After lunch, you can drive east and north (from Burnsville) on Route 80 to EnergyXchange (828-675-5541,, where an environmentally conscious sensibility infuses not only the art but also the building in which it is produced. The studios use methane gases captured from decomposing trash in a neighboring landfill to power glass furnaces and a clay kiln. Visitors can observe artists at work and shop for their wares at the center's gallery.

WHERE TO STAY: Backtrack to Micaville, then head south on Route 80 to the South Toe Valley, home to the warm, timber-frame Celo Inn ($30-$70; 828-675-5132, Be sure to leave enough time to wander the flower-festooned garden or curl up in one of the cozy reading nooks.

Take Route 226 to Bakersville for a look at the Asian-inspired work of Joe Comeau at Two Trees Pottery (828-688-9139). Nearby, potter Jann Welch runs the friendly Picket Fence Gallery (828-688-9192). Phone ahead, and she may let you throw a pot with her at her studio and classroom.

Leaving Bakersville, head down Route 226 to Penland, home of the famous Penland School of Crafts (828-765-6211, Established in 1929 to encourage weaving among local women, the now 400-acre campus hosts teaching studios in 10 disciplines that range from bookmaking to woodworking. You can easily while away an entire afternoon exploring the Penland Gallery (guided tours of the campus are on Tuesdays and Thursdays). Plus, dozens of craftspeople operate studios in the hills near the school, including Barking Spider Studio (888-765-2670,, a good source for functional earth-toned bowls and tea sets as well as handmade ornaments.

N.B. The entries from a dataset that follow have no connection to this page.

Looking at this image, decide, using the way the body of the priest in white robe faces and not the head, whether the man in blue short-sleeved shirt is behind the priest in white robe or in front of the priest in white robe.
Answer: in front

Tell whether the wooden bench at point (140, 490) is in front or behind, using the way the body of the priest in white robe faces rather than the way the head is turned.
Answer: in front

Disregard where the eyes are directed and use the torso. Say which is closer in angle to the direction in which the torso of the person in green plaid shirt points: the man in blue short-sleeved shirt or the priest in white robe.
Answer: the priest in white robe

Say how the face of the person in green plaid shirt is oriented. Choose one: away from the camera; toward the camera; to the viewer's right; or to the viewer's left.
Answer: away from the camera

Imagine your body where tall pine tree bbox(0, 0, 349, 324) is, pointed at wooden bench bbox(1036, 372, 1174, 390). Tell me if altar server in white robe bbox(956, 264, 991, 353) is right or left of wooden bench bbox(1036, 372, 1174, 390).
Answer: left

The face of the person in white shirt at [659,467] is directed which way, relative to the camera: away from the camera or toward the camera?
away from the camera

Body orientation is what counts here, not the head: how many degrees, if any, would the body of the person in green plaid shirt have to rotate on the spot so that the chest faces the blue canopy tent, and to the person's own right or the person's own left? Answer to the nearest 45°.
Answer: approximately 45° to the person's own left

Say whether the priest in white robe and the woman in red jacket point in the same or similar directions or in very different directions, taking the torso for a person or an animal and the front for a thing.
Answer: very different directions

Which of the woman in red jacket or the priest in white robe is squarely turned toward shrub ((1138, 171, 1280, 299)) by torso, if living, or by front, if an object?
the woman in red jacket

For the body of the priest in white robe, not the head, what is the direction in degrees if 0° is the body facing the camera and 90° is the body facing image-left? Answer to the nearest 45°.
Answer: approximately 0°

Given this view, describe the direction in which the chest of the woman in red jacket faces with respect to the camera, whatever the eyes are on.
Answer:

WHERE TO STAY: Back on 226, continue to Little Switzerland to overnight at the Switzerland Inn ($110-$170; 800-654-4026, In 1909, a trio of travelers passed through what was then an open, grassy meadow, ringed in mountains, and they named it for the vista's similarity to the Alps. The inn, erected a year later, took its design cues from the name, in a now-sprawling compound that includes A-frame chalets as well as hotel rooms.

LOCAL FARE: Western North Carolina's pristine mountain streams have nurtured a culinary focus on trout. Most restaurants serve locally farmed rainbow trout, and the Switzerland Inn's popular Chalet Restaurant is no exception. You'll find flaky, white-fleshed trout as an appetizer (smoked trout dip), salad (Caesar with smoked trout), or entrée (pan-seared bourbon pecan trout).

Shop the Swiss village, beginning with Trillium Gallery (828-765-0024), located on the inn grounds. Among the offerings from local artisans, look for necklaces made from local river stones and watercolors of the Blue Ridge Parkway. Then, stroll into town to buy a book for the return trip home from the Little Switzerland Book Exchange (828-765-9070), which is stacked with three floors of used and rare books.

Leaving Little Switzerland, drive south and west along the Blue Ridge Parkway, and savor the views of Mt. Mitchell, the highest peak east of the Mississippi, and the deep woods of the Pisgah National Forest on either side. Break at the century-old Orchard at Altapass (828-765-9531,, and pick up a bushel of Virginia Beauty apples to sustain you on the ride back to Asheville and beyond.

Just before reaching Asheville at mile marker 382, pull into the Southern Highland Craft Guild's Folk Art Center (828-298-7928, Like the Penland School, the Southern Highland Craft Guild was founded to help preserve mountain arts. But in addition to education, the Guild focused on marketing those goods. Today it represents more than 900 craftspeople in nine southeastern states, who produce everything from hand-stitched quilts and split-oak baskets to high-art sculpture and furniture. If you happen to visit between October 19th and 22nd, allow extra time to explore the Guild's annual Craft Fair. Each year, several hundred Guild members set up shop in the Asheville Civic Center to showcase their wares.

LOCAL FARE: Ask any local chef or restaurant worker where to find the best food in town, and most point to Laurey's Catering and Gourmet To Go (828-252-1500, This modest downtown spot changes offerings daily but always features farm-fresh produce in dishes ranging from gazpacho to herb-roasted chicken and, of course, trout (here, grilled and served with gremolata pesto salad).